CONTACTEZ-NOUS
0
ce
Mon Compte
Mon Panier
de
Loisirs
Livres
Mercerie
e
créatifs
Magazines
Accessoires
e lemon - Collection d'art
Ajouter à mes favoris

——

> [To do] Take the entries above and set them all down again exactly as they read.

> [Response]
CONTACTEZ-NOUS
0
ce
Mon Compte
Mon Panier
de
Loisirs
Livres
Mercerie
e
créatifs
Magazines
Accessoires
e lemon - Collection d'art
Ajouter à mes favoris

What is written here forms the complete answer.